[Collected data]

-- Opening Marker --

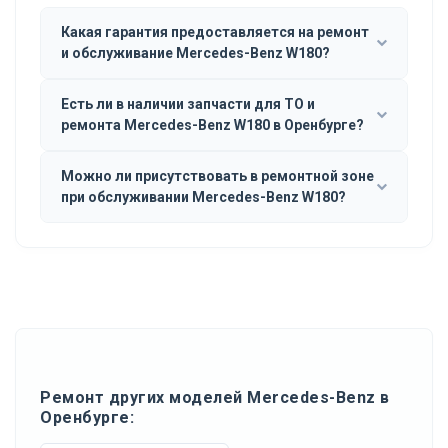
Какая гарантия предоставляется на ремонт
и обслуживание Mercedes-Benz W180?
Есть ли в наличии запчасти для ТО и
ремонта Mercedes-Benz W180 в Оренбурге?
Можно ли присутствовать в ремонтной зоне
при обслуживании Mercedes-Benz W180?
Ремонт других моделей Mercedes-Benz в
Оренбурге:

-- Closing Marker --

(Task directions) Could the lines above be copied out exactly, with no image carried over?

(Completed exercise)
Какая гарантия предоставляется на ремонт
и обслуживание Mercedes-Benz W180?
Есть ли в наличии запчасти для ТО и
ремонта Mercedes-Benz W180 в Оренбурге?
Можно ли присутствовать в ремонтной зоне
при обслуживании Mercedes-Benz W180?
Ремонт других моделей Mercedes-Benz в
Оренбурге:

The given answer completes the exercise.